>> BEGIN Supplied material
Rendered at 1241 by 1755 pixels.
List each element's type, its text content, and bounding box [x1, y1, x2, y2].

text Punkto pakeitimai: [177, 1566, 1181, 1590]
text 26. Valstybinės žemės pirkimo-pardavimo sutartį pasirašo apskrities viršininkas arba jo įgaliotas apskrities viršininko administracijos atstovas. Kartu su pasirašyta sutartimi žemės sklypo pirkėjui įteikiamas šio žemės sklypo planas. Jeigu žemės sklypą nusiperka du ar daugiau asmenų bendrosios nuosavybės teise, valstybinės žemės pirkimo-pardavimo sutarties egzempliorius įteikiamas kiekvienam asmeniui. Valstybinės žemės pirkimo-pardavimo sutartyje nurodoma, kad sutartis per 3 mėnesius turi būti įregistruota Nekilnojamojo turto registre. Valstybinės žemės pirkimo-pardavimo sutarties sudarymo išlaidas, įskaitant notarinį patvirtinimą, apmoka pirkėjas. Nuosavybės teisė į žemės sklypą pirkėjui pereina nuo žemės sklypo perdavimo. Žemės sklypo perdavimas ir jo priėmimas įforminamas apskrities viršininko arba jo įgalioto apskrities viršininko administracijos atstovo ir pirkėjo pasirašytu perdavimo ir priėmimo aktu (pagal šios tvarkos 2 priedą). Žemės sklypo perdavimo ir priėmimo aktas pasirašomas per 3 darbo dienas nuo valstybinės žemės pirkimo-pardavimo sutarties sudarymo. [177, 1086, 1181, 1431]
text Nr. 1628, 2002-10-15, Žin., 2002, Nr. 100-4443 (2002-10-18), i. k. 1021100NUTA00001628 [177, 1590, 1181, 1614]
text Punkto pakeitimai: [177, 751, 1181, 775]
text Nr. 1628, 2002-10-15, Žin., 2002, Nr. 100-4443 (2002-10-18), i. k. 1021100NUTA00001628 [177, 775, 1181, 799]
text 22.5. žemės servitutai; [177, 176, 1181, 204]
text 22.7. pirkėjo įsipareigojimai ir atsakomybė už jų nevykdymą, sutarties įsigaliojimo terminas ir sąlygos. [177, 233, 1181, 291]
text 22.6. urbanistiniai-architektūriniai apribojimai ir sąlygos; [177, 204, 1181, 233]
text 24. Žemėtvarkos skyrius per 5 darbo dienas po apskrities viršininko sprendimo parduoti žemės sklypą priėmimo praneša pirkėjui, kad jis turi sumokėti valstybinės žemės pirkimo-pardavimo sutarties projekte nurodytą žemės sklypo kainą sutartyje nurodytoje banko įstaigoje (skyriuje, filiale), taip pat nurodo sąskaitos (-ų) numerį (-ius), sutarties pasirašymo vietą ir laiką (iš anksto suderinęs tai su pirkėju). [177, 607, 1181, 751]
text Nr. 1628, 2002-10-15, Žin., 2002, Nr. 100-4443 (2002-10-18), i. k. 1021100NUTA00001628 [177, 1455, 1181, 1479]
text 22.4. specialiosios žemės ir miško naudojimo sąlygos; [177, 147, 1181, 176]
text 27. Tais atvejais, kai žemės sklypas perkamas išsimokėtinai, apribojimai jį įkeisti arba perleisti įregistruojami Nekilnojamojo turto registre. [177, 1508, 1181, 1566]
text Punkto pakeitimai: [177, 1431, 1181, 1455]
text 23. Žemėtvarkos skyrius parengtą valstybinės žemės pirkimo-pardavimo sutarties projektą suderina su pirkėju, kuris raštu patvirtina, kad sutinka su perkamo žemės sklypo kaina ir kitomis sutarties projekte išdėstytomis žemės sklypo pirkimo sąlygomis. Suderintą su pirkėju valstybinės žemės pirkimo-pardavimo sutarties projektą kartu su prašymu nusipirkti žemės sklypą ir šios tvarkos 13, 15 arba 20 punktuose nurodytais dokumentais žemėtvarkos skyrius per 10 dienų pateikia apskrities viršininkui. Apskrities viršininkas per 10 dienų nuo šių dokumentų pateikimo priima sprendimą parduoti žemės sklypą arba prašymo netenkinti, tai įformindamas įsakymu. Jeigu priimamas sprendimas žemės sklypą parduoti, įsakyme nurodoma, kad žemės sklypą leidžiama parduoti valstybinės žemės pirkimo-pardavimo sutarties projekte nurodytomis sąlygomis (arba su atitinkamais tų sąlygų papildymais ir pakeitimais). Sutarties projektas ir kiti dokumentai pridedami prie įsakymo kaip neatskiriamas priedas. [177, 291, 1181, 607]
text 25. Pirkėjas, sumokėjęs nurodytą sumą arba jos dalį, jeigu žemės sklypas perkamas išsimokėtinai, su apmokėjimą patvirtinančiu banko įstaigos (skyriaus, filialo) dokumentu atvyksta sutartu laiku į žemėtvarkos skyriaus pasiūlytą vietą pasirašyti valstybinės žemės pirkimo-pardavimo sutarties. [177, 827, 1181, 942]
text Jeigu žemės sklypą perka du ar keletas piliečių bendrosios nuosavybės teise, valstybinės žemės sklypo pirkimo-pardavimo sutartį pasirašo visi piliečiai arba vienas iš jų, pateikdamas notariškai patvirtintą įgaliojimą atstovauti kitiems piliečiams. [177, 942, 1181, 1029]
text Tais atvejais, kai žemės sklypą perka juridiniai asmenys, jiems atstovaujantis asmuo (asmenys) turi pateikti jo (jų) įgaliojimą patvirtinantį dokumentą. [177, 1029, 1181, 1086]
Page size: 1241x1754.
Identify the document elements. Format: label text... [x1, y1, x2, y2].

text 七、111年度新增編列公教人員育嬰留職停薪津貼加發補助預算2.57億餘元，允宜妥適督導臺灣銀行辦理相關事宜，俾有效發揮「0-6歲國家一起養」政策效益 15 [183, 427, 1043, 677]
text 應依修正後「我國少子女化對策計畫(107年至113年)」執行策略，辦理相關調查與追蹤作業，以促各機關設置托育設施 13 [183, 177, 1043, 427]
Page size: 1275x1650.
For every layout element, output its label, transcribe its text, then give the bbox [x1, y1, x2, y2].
>> END Supplied material
--- Exercise ---
Reproduce the data above line for line, keeping every character, number, and line break unchanged.

--- Result for this task ---
Rendered at 1241 by 1755 pixels.
List each element's type, its text content, and bounding box [x1, y1, x2, y2].

text Punkto pakeitimai: [177, 1566, 1181, 1590]
text 26. Valstybinės žemės pirkimo-pardavimo sutartį pasirašo apskrities viršininkas arba jo įgaliotas apskrities viršininko administracijos atstovas. Kartu su pasirašyta sutartimi žemės sklypo pirkėjui įteikiamas šio žemės sklypo planas. Jeigu žemės sklypą nusiperka du ar daugiau asmenų bendrosios nuosavybės teise, valstybinės žemės pirkimo-pardavimo sutarties egzempliorius įteikiamas kiekvienam asmeniui. Valstybinės žemės pirkimo-pardavimo sutartyje nurodoma, kad sutartis per 3 mėnesius turi būti įregistruota Nekilnojamojo turto registre. Valstybinės žemės pirkimo-pardavimo sutarties sudarymo išlaidas, įskaitant notarinį patvirtinimą, apmoka pirkėjas. Nuosavybės teisė į žemės sklypą pirkėjui pereina nuo žemės sklypo perdavimo. Žemės sklypo perdavimas ir jo priėmimas įforminamas apskrities viršininko arba jo įgalioto apskrities viršininko administracijos atstovo ir pirkėjo pasirašytu perdavimo ir priėmimo aktu (pagal šios tvarkos 2 priedą). Žemės sklypo perdavimo ir priėmimo aktas pasirašomas per 3 darbo dienas nuo valstybinės žemės pirkimo-pardavimo sutarties sudarymo. [177, 1086, 1181, 1431]
text Nr. 1628, 2002-10-15, Žin., 2002, Nr. 100-4443 (2002-10-18), i. k. 1021100NUTA00001628 [177, 1590, 1181, 1614]
text Punkto pakeitimai: [177, 751, 1181, 775]
text Nr. 1628, 2002-10-15, Žin., 2002, Nr. 100-4443 (2002-10-18), i. k. 1021100NUTA00001628 [177, 775, 1181, 799]
text 22.5. žemės servitutai; [177, 176, 1181, 204]
text 22.7. pirkėjo įsipareigojimai ir atsakomybė už jų nevykdymą, sutarties įsigaliojimo terminas ir sąlygos. [177, 233, 1181, 291]
text 22.6. urbanistiniai-architektūriniai apribojimai ir sąlygos; [177, 204, 1181, 233]
text 24. Žemėtvarkos skyrius per 5 darbo dienas po apskrities viršininko sprendimo parduoti žemės sklypą priėmimo praneša pirkėjui, kad jis turi sumokėti valstybinės žemės pirkimo-pardavimo sutarties projekte nurodytą žemės sklypo kainą sutartyje nurodytoje banko įstaigoje (skyriuje, filiale), taip pat nurodo sąskaitos (-ų) numerį (-ius), sutarties pasirašymo vietą ir laiką (iš anksto suderinęs tai su pirkėju). [177, 607, 1181, 751]
text Nr. 1628, 2002-10-15, Žin., 2002, Nr. 100-4443 (2002-10-18), i. k. 1021100NUTA00001628 [177, 1455, 1181, 1479]
text 22.4. specialiosios žemės ir miško naudojimo sąlygos; [177, 147, 1181, 176]
text 27. Tais atvejais, kai žemės sklypas perkamas išsimokėtinai, apribojimai jį įkeisti arba perleisti įregistruojami Nekilnojamojo turto registre. [177, 1508, 1181, 1566]
text Punkto pakeitimai: [177, 1431, 1181, 1455]
text 23. Žemėtvarkos skyrius parengtą valstybinės žemės pirkimo-pardavimo sutarties projektą suderina su pirkėju, kuris raštu patvirtina, kad sutinka su perkamo žemės sklypo kaina ir kitomis sutarties projekte išdėstytomis žemės sklypo pirkimo sąlygomis. Suderintą su pirkėju valstybinės žemės pirkimo-pardavimo sutarties projektą kartu su prašymu nusipirkti žemės sklypą ir šios tvarkos 13, 15 arba 20 punktuose nurodytais dokumentais žemėtvarkos skyrius per 10 dienų pateikia apskrities viršininkui. Apskrities viršininkas per 10 dienų nuo šių dokumentų pateikimo priima sprendimą parduoti žemės sklypą arba prašymo netenkinti, tai įformindamas įsakymu. Jeigu priimamas sprendimas žemės sklypą parduoti, įsakyme nurodoma, kad žemės sklypą leidžiama parduoti valstybinės žemės pirkimo-pardavimo sutarties projekte nurodytomis sąlygomis (arba su atitinkamais tų sąlygų papildymais ir pakeitimais). Sutarties projektas ir kiti dokumentai pridedami prie įsakymo kaip neatskiriamas priedas. [177, 291, 1181, 607]
text 25. Pirkėjas, sumokėjęs nurodytą sumą arba jos dalį, jeigu žemės sklypas perkamas išsimokėtinai, su apmokėjimą patvirtinančiu banko įstaigos (skyriaus, filialo) dokumentu atvyksta sutartu laiku į žemėtvarkos skyriaus pasiūlytą vietą pasirašyti valstybinės žemės pirkimo-pardavimo sutarties. [177, 827, 1181, 942]
text Jeigu žemės sklypą perka du ar keletas piliečių bendrosios nuosavybės teise, valstybinės žemės sklypo pirkimo-pardavimo sutartį pasirašo visi piliečiai arba vienas iš jų, pateikdamas notariškai patvirtintą įgaliojimą atstovauti kitiems piliečiams. [177, 942, 1181, 1029]
text Tais atvejais, kai žemės sklypą perka juridiniai asmenys, jiems atstovaujantis asmuo (asmenys) turi pateikti jo (jų) įgaliojimą patvirtinantį dokumentą. [177, 1029, 1181, 1086]
Page size: 1241x1754.
Identify the document elements. Format: label text... [x1, y1, x2, y2].

text 七、111年度新增編列公教人員育嬰留職停薪津貼加發補助預算2.57億餘元，允宜妥適督導臺灣銀行辦理相關事宜，俾有效發揮「0-6歲國家一起養」政策效益 15 [183, 427, 1043, 677]
text 應依修正後「我國少子女化對策計畫(107年至113年)」執行策略，辦理相關調查與追蹤作業，以促各機關設置托育設施 13 [183, 177, 1043, 427]
Page size: 1275x1650.
For every layout element, output its label, transcribe its text, then give the bbox [x1, y1, x2, y2].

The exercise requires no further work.